→ **Selected extract**
☆ ☆ ☆ ☆

Baby Keem – Listen closely
“I always knew I could rap,” Hykeem Carter Jr. asserts, speaking via Zoom from isolation in his manager’s Los Angeles home. “I just never thought I had the voice. But once I start doing something, I get really deep into it. I really try my best to be the best.”
Hykeem Carter is better known as Baby Keem. The 19-year-old rapper committed to the name after breaking through in 2018 with his anthemic track of the same name. Its release announced the arrival of the rapper’s high-impact, head-on sound. “I made the song and it was a given. It just felt good.” The feeling spread as he won over young audiences with his singular voice and cut through the noise of the US’ oversaturated hip-hop landscape. He may have snatched attention by being ‘baby’, but his prodigious abilities were crafted through practice.
Keem was born in California but raised, for the most part, in Las Vegas, where he lived with his mother and aunts. Growing up, the house was filled with the sounds of Teddy Pendergrass and Marvin Gaye and films like the Snoop Dogg-starring The Wash and John Singleton’s Baby Boy – turn of the millennium works which brought hip-hop culture to cinema. From the beginning, art has shaped the way he views the world. “Grandma definitely influenced me to be creative,” he explains. “Her whole thing was me being successful at something. I never felt like my family was holding me back.”
It was as a teenager that Keem’s own creativity first began to bloom – he started making beats and recording lyrics in his bedroom after school. A studious kid, a recognition of hard work was drilled into him by elders early. “I tried to make the most of school and make it fun however I could,” he remembers. Keem was a self-proclaimed class clown – a natural communicator with playful charisma.
Keem talks in short, bright bursts, his personality coming across just as it does on record. He dropped his first solo EP, Midnight, in 2018. While slightly less polished than the material he’s released since, the EP demonstrated that the then-17-year-old had unlocked a vision which is recognisable across all his output; sparse, precise beats which provide a colourful architecture for his crystal-clear flows. It’s rare for a Baby Keem track to surpass three minutes, even rarer for it to have a feature from another artist. If the last few years of commercial hip-hop have been largely marked by garbled flows, exponential collaborations and lavish production, then Baby Keem is the antipode. His formula is simple, but deliberate. “When I first started I was just testing things out, seeing what I can do. I learned about the technical aspects. I learned how to use my voice as an instrument and everything changed.”
Situated firmly in the Kanye/Cudi generation of rap students (Keem refers to West as the “GOAT” on three separate occasions during our interview), he approaches rap like a producer and vice versa. The timbre and modulations of voice function in the same way a beat does – a tool used to drive rhythm and create melodious, moreish loops.

☆ ☆ ☆ ☆

→ **Requirement A**
Copy the listing exactly, from its first line through the line containing "Herzlich willkommen bei", with both ends included.

→ **Text extractions by page**
☆ ☆ ☆ ☆

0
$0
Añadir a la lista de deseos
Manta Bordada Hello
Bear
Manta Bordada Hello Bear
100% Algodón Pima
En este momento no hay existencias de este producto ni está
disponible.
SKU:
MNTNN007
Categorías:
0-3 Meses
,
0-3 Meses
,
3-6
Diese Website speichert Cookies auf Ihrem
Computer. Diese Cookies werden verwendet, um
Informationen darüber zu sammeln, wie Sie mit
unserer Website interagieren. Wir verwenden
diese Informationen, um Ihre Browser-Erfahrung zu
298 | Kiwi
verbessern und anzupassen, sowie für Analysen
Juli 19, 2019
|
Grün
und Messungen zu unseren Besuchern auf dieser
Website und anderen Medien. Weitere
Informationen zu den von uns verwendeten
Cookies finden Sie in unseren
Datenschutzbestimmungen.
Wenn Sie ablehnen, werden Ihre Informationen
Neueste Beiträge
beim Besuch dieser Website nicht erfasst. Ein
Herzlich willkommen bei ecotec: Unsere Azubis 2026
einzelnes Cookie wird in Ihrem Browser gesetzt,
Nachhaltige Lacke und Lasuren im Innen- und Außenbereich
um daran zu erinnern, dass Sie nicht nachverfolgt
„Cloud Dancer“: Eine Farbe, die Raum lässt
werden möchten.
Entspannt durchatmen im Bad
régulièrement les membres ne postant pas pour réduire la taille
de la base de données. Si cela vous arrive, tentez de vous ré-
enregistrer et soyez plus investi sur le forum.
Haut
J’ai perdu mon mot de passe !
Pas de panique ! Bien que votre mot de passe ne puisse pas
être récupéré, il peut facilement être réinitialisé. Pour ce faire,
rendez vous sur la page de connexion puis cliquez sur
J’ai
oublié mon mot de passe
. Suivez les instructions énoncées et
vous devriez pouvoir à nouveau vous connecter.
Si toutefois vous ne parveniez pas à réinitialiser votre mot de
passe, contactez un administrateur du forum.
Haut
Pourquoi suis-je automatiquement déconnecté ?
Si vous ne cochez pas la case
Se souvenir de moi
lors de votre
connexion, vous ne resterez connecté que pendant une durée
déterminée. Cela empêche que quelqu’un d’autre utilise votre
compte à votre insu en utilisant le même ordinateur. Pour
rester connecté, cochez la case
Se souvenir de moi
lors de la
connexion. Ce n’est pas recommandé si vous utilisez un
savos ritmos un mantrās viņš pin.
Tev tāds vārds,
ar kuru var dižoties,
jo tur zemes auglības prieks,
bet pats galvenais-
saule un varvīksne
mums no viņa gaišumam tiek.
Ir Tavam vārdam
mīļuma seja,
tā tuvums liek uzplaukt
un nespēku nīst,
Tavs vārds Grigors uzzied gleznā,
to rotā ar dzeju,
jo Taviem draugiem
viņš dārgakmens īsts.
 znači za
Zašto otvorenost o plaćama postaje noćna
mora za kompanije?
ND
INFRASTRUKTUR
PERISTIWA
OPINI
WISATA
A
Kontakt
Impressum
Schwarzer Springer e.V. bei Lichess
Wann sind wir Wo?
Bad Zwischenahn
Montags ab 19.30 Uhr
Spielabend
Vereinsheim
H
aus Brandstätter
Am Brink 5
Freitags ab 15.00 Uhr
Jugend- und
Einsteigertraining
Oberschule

☆ ☆ ☆ ☆

→ **Requirement B**
Continue the Baby Keem profile from the point where it stops.

→ **Response area A**
0
$0
Añadir a la lista de deseos
Manta Bordada Hello
Bear
Manta Bordada Hello Bear
100% Algodón Pima
En este momento no hay existencias de este producto ni está
disponible.
SKU:
MNTNN007
Categorías:
0-3 Meses
,
0-3 Meses
,
3-6
Diese Website speichert Cookies auf Ihrem
Computer. Diese Cookies werden verwendet, um
Informationen darüber zu sammeln, wie Sie mit
unserer Website interagieren. Wir verwenden
diese Informationen, um Ihre Browser-Erfahrung zu
298 | Kiwi
verbessern und anzupassen, sowie für Analysen
Juli 19, 2019
|
Grün
und Messungen zu unseren Besuchern auf dieser
Website und anderen Medien. Weitere
Informationen zu den von uns verwendeten
Cookies finden Sie in unseren
Datenschutzbestimmungen.
Wenn Sie ablehnen, werden Ihre Informationen
Neueste Beiträge
beim Besuch dieser Website nicht erfasst. Ein
Herzlich willkommen bei ecotec: Unsere Azubis 2026

→ **Response area B**
“I always knew I could rap. I just never thought I had the voice”
From the first release, Keem’s sound felt like a complete product – gritty and streetwise but rich and vivid, his knack for atmosphere almost leaning into the cinematic. He felt destined for new heights. And it didn’t take long. While still releasing low-key solo projects of his own, he was brought in as a producer on full-length projects by Kendrick’s TDE label-mates Schoolboy Q and Jay Rock. Songwriting and production work on two blockbuster albums followed: Kendrick Lamar’s Black Panther soundtrack from 2018 and Beyoncé’s The Gift, the accompanying album for Disney’s The Lion King.
Even though his name was tucked away in the liner notes, Keem’s presence was intriguing – a relative unknown on lists that included the likes of The Weeknd, Travis Scott, Jorja Smith and Future. Then, in July 2018, Keem stepped out from the shadows. Speaking to Pigeons & Planes in his first ever interview, he attempted to demystify how he ended up working with Kendrick and TDE. “I sent a pack of beats to the TDE email, and it just so happened that I ended up on the soundtrack. God’s blessing,” he told the publication. But eagle-eyed observers on the rap-internet weren’t convinced. A since-deleted tweet from October 2016 then surfaced from Kendrick’s sister wishing her cousin Hykeem a happy birthday. It didn’t take much to join the dots.
Keem has neither confirmed nor denied that his cousin is, indeed, one of the greatest rappers of the 21st century. Instead, it’s become something of an open secret. When I ask him if Kendrick had a presence in his life at all growing up it’s clear he’d like to move the conversation along. “Not really. That all happened a little bit later. I’ll get more into that later on though.” Somehow, we don’t revisit the topic.
So, the epic story that he was signed off the strength of an unsolicited beat pack may not be true. And sure, some fans who value hard hustle and something-from-nothing hip-hop tales felt hoodwinked (a pseudo-investigative video entitled Baby Keem Is An INDUSTRY PLANT?! has 18,000 views on YouTube). But details like these shouldn’t distract from Baby Keem’s skill.
With regards to his resumé – a list of accomplishments most hungry artists dream of – he’d rather brush it off and keep his head down. “This is definitely a cool experience that a lot of people don’t get to have so I’m very blessed. But I like to just take it in and move on to the next.”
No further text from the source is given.